#### EXERCISE MATERIALS:
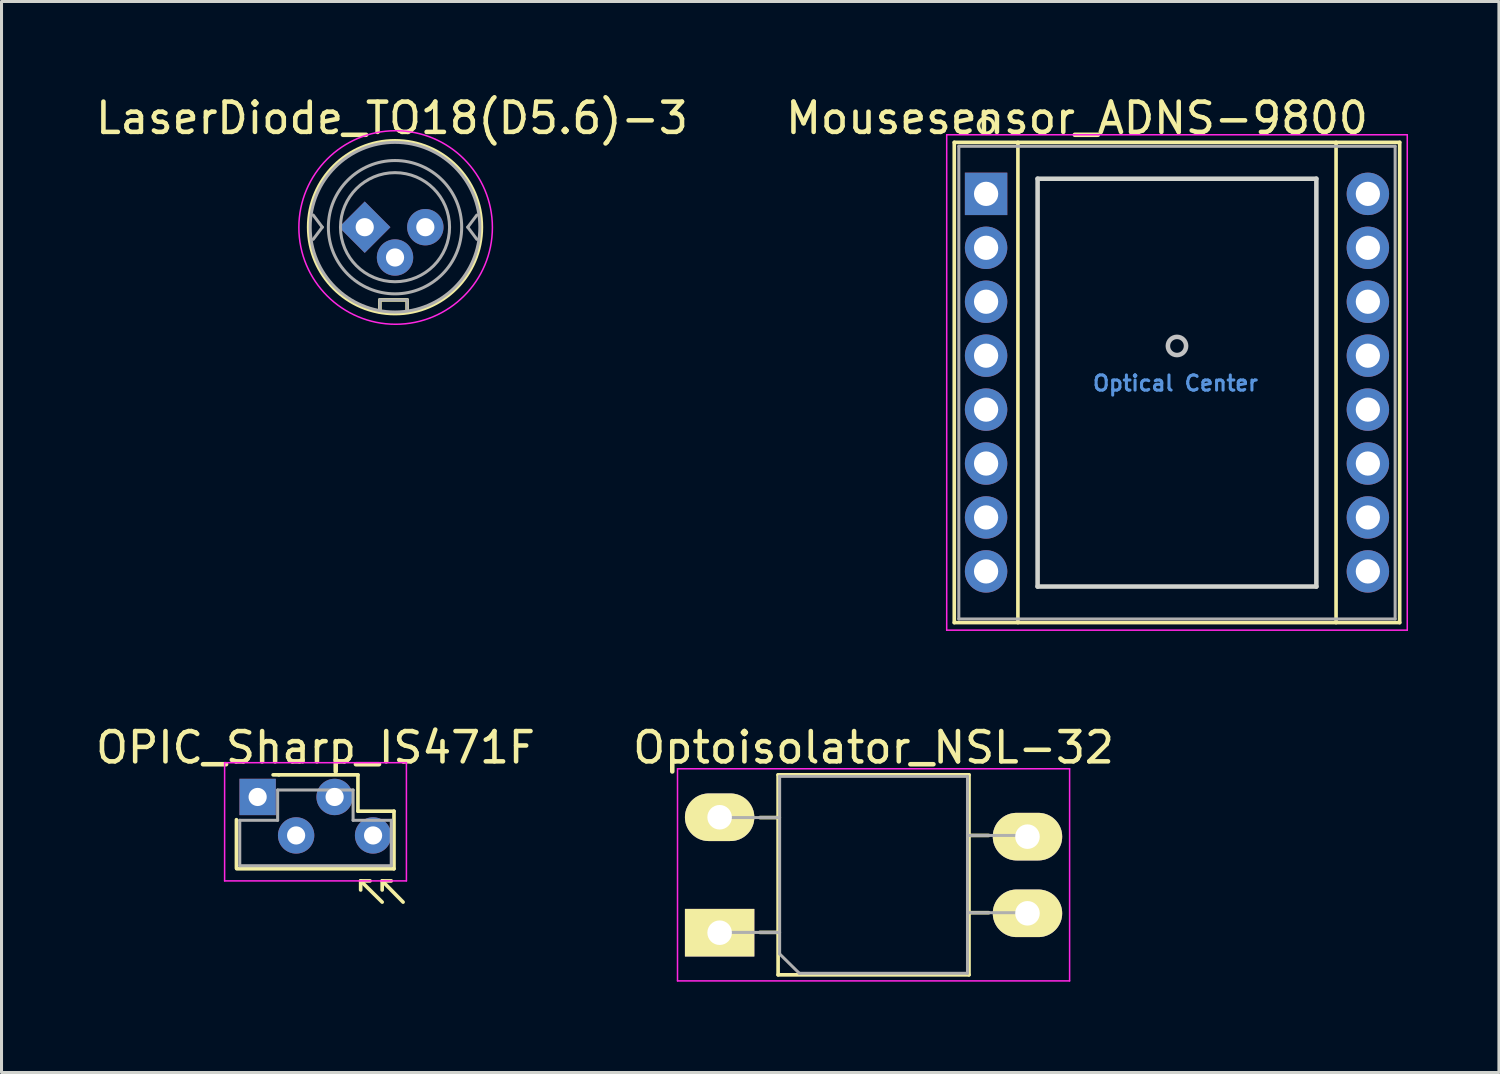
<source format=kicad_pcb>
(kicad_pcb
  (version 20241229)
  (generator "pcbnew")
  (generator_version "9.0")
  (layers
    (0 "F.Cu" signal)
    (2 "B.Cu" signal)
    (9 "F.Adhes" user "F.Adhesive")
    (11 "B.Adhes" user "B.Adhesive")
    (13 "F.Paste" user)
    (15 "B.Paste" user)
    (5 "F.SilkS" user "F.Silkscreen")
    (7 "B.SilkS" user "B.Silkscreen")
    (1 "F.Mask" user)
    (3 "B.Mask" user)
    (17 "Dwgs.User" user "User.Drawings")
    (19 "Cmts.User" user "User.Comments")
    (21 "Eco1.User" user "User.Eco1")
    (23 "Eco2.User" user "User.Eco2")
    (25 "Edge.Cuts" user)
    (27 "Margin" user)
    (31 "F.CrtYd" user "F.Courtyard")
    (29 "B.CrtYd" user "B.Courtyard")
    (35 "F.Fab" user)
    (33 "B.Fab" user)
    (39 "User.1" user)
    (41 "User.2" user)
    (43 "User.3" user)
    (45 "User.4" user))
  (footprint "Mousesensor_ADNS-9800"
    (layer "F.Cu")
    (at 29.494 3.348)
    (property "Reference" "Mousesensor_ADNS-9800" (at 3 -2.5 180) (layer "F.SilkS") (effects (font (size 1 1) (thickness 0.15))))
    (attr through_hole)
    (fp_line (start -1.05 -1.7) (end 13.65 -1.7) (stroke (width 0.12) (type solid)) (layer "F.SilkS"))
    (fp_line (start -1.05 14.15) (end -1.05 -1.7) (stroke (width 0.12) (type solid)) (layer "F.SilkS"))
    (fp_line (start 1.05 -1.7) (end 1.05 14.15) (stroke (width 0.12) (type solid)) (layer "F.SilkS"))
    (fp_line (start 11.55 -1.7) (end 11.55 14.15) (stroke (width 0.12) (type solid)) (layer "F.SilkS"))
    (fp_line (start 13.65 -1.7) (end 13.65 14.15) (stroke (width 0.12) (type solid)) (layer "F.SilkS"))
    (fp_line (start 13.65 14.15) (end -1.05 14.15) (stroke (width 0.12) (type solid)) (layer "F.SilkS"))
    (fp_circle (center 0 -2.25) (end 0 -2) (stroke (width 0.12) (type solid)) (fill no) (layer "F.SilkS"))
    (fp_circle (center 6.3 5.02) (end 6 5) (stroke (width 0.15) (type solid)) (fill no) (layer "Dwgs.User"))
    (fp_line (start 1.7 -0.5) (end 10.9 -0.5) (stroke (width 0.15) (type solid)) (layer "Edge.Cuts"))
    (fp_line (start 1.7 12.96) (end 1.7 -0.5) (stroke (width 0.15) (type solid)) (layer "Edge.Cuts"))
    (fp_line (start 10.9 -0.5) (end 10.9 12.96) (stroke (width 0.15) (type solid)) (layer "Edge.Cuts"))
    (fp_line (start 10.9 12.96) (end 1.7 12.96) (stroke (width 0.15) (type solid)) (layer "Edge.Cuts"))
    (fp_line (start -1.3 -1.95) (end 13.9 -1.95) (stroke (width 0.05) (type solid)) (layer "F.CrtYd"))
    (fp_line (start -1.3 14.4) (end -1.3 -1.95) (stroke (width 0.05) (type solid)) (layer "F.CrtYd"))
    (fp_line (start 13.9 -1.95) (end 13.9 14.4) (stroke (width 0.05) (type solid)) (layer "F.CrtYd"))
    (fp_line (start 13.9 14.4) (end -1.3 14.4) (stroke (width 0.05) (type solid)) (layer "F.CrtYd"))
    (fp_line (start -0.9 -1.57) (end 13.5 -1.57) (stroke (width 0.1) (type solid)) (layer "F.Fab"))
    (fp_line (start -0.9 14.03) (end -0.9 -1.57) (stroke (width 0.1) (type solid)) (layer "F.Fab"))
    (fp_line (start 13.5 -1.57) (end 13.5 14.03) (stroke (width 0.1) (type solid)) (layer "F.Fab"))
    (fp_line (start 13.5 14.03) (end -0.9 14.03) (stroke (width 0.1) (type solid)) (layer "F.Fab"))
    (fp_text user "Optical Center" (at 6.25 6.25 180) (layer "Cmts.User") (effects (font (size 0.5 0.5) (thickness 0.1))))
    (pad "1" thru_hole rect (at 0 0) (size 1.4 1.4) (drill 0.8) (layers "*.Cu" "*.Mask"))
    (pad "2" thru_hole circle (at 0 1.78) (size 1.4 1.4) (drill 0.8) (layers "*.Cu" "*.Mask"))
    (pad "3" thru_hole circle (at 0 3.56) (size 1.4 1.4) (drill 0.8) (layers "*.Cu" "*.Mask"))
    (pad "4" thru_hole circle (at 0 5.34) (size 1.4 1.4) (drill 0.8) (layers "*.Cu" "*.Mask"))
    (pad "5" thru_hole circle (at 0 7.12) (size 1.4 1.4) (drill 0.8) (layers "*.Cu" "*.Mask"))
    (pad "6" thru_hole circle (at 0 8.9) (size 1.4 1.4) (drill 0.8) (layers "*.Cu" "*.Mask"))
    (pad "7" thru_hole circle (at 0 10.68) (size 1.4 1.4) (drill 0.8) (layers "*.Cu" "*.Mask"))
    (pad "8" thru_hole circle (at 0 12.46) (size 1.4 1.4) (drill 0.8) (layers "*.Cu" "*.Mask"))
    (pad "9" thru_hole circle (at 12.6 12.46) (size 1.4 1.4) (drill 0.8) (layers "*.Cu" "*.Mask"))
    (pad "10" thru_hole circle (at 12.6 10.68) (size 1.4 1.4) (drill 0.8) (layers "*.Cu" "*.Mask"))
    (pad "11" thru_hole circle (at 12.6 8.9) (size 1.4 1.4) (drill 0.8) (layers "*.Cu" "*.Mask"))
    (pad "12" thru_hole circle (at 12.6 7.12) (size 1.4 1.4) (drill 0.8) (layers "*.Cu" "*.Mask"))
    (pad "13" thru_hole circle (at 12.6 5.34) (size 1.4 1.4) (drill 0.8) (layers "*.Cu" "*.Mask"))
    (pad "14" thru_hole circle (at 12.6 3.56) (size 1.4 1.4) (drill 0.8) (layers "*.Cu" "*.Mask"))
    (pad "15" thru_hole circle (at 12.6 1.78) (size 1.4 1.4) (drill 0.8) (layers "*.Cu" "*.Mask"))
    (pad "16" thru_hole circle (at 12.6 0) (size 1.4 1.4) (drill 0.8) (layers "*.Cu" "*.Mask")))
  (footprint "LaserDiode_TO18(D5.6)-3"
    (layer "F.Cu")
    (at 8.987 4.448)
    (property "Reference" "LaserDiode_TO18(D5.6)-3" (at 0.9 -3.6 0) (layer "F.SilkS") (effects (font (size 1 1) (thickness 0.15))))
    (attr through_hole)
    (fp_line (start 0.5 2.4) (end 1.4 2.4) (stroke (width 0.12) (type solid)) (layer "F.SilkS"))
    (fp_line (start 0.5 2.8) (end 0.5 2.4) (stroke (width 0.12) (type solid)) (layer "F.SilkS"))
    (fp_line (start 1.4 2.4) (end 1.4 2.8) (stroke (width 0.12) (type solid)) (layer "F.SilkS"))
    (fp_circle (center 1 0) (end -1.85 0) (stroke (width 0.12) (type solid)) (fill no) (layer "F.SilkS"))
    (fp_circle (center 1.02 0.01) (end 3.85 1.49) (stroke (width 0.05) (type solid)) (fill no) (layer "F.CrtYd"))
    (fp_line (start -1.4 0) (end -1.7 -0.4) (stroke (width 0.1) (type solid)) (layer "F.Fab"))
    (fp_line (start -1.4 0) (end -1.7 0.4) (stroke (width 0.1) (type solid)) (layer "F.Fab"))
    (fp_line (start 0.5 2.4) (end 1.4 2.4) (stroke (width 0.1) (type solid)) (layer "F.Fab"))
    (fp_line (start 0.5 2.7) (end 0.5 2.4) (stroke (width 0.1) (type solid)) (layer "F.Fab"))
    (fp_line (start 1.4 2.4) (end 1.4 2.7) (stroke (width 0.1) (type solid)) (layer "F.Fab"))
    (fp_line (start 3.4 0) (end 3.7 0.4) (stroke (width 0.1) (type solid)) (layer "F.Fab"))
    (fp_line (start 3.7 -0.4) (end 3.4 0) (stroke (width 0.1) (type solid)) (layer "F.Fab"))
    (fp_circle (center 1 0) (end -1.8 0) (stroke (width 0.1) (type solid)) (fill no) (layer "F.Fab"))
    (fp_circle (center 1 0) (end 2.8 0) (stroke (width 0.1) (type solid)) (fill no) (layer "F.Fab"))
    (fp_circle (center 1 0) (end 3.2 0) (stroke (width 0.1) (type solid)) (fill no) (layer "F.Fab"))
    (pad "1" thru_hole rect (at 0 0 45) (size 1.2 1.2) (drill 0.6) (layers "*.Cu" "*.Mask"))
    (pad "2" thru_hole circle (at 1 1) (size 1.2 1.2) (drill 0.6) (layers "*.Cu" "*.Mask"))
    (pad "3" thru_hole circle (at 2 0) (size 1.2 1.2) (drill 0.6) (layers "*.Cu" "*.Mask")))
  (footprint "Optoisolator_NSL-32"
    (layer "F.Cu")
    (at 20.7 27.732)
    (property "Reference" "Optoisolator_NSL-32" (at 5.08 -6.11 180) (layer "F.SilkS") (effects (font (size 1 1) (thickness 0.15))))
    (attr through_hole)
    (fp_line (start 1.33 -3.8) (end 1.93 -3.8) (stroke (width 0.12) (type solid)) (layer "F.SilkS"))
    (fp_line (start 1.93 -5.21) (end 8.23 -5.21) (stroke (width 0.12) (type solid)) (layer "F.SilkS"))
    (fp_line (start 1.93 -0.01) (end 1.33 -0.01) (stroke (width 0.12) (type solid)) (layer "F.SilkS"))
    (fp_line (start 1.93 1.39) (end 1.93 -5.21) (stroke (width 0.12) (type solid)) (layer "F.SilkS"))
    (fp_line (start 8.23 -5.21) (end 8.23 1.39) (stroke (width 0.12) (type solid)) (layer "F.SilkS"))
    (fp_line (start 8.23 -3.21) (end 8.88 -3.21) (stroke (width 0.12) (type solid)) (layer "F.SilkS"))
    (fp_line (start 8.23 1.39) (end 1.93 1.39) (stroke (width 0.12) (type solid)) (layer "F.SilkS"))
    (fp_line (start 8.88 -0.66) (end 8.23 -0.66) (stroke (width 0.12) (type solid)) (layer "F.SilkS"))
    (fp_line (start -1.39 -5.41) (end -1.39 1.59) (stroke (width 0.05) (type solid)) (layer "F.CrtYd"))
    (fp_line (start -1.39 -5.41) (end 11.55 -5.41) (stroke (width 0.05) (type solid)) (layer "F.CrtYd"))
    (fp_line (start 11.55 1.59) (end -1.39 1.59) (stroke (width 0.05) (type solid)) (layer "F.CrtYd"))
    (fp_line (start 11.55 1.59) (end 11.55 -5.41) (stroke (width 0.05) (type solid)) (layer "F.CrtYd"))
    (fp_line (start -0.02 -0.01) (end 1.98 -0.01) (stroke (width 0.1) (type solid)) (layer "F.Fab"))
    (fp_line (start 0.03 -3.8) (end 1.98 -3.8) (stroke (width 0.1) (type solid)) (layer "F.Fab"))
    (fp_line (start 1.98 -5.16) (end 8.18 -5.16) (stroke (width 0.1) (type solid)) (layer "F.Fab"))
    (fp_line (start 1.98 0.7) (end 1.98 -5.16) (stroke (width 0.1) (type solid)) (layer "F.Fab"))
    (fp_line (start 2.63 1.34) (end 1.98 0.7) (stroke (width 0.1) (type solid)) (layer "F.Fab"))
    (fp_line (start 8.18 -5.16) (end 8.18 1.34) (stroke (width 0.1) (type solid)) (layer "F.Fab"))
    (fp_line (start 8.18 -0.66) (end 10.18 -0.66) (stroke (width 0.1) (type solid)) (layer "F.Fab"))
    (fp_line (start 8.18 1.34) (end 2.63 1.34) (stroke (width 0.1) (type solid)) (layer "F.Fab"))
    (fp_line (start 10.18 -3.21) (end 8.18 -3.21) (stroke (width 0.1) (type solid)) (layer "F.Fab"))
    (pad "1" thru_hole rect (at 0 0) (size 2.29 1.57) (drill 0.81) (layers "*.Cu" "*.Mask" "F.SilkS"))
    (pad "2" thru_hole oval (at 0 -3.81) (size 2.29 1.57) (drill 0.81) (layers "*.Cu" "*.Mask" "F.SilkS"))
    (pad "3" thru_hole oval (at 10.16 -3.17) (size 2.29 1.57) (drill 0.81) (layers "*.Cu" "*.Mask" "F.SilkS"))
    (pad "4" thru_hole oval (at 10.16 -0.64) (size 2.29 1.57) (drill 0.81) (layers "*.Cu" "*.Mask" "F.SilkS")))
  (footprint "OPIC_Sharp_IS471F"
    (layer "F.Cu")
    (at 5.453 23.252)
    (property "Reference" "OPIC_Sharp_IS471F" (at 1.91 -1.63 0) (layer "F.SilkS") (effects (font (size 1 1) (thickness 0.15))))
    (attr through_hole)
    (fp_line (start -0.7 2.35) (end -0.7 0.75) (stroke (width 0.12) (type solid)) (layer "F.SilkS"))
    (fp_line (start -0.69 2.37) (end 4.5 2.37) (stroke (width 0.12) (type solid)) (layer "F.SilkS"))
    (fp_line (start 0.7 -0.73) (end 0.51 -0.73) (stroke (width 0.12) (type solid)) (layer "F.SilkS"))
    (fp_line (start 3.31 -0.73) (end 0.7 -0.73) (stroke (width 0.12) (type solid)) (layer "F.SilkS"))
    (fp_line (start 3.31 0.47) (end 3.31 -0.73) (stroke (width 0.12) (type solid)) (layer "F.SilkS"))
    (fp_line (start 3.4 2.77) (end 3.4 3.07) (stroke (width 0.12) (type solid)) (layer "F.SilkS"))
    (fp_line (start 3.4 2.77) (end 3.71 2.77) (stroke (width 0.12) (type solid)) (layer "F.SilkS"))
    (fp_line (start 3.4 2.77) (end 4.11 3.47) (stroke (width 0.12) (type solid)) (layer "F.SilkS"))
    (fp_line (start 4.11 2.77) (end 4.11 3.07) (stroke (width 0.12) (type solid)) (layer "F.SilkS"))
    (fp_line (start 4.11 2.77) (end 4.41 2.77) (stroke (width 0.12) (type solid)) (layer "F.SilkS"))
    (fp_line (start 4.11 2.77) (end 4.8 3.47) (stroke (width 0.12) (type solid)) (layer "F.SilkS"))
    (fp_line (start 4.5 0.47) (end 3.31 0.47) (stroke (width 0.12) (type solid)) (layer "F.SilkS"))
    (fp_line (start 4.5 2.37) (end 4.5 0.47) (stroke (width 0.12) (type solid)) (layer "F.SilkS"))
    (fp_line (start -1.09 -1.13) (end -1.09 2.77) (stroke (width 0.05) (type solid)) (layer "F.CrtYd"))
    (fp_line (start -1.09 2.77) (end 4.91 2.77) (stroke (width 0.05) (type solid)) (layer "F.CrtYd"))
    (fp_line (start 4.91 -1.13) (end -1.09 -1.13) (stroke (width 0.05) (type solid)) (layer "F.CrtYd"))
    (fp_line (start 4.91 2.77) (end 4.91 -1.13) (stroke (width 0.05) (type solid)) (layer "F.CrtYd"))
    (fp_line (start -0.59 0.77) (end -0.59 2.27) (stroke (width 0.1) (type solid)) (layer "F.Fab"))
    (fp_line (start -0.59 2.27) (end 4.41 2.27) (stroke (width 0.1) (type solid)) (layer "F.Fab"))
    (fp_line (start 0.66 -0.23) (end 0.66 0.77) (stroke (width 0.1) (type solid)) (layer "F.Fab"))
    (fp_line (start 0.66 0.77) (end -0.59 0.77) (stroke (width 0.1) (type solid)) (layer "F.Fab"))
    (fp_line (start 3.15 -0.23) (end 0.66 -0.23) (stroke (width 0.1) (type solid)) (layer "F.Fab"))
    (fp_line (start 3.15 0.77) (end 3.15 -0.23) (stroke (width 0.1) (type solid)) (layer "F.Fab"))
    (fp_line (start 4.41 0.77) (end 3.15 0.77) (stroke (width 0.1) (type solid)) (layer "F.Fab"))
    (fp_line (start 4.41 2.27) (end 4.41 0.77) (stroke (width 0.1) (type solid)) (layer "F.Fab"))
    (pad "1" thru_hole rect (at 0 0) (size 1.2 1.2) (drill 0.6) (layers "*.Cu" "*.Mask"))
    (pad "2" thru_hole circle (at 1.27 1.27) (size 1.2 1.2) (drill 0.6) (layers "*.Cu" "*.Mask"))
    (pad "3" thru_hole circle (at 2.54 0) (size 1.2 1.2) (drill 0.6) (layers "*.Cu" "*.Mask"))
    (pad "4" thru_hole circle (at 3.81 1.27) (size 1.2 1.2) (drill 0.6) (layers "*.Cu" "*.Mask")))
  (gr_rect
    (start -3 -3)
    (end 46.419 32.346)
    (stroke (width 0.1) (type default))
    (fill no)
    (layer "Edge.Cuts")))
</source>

#### THE PROBLEM:
Only the lines that contain the string "Reference" should be copied from the entries above.

#### WRITTEN ANSWER:
    (property "Reference" "Mousesensor_ADNS-9800" (at 3 -2.5 180) (layer "F.SilkS") (effects (font (size 1 1) (thickness 0.15))))
    (property "Reference" "LaserDiode_TO18(D5.6)-3" (at 0.9 -3.6 0) (layer "F.SilkS") (effects (font (size 1 1) (thickness 0.15))))
    (property "Reference" "Optoisolator_NSL-32" (at 5.08 -6.11 180) (layer "F.SilkS") (effects (font (size 1 1) (thickness 0.15))))
    (property "Reference" "OPIC_Sharp_IS471F" (at 1.91 -1.63 0) (layer "F.SilkS") (effects (font (size 1 1) (thickness 0.15))))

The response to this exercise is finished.